● **WORK ITEM**
Entries follow. Give back exactly the lines starting at the one containing "construction, en produits" and ending at the one containing "est un matériel", and no other lines.

══ GIVEN RECORDS ══

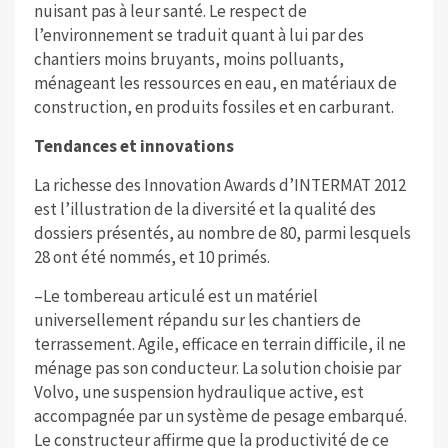
nuisant pas à leur santé. Le respect de
l’environnement se traduit quant à lui par des
chantiers moins bruyants, moins polluants,
ménageant les ressources en eau, en matériaux de
construction, en produits fossiles et en carburant.
Tendances et innovations
La richesse des Innovation Awards d’INTERMAT 2012
est l’illustration de la diversité et la qualité des
dossiers présentés, au nombre de 80, parmi lesquels
28 ont été nommés, et 10 primés.
–Le tombereau articulé est un matériel
universellement répandu sur les chantiers de
terrassement. Agile, efficace en terrain difficile, il ne
ménage pas son conducteur. La solution choisie par
Volvo, une suspension hydraulique active, est
accompagnée par un système de pesage embarqué.
Le constructeur affirme que la productivité de ce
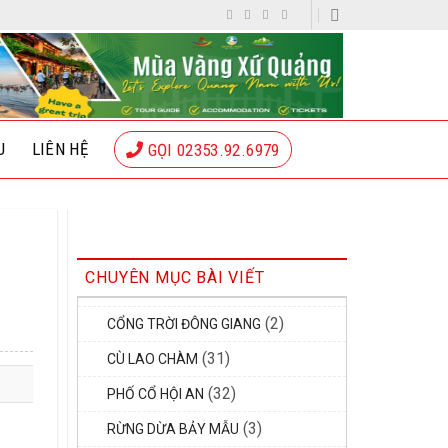
U
LIÊN HỆ
GỌI 02353.92.6979
CHUYÊN MỤC BÀI VIẾT
(2)
CỔNG TRỜI ĐÔNG GIANG
(31)
CÙ LAO CHÀM
(32)
PHỐ CỔ HỘI AN
(3)
RỪNG DỪA BẢY MẪU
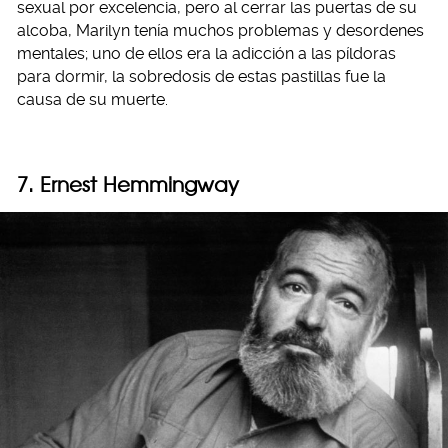
sexual por excelencia, pero al cerrar las puertas de su
alcoba, Marilyn tenía muchos problemas y desordenes
mentales; uno de ellos era la adicción a las píldoras
para dormir, la sobredosis de estas pastillas fue la
causa de su muerte.
7. Ernest Hemmingway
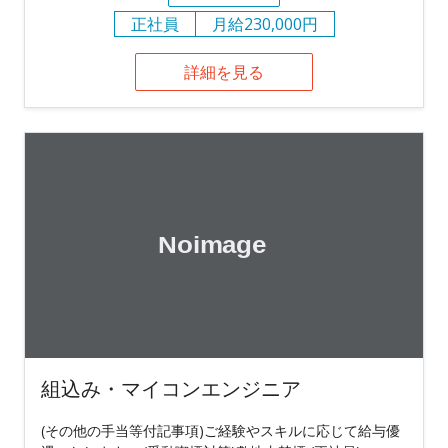
正社員
月給230,000円
詳細を見る
組込み・マイコンエンジニア
(その他の手当等付記事項)ご経験やスキルに応じて給与優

═══

● **RESULT OF THIS EXERCISE**
construction, en produits fossiles et en carburant.
Tendances et innovations
La richesse des Innovation Awards d’INTERMAT 2012
est l’illustration de la diversité et la qualité des
dossiers présentés, au nombre de 80, parmi lesquels
28 ont été nommés, et 10 primés.
–Le tombereau articulé est un matériel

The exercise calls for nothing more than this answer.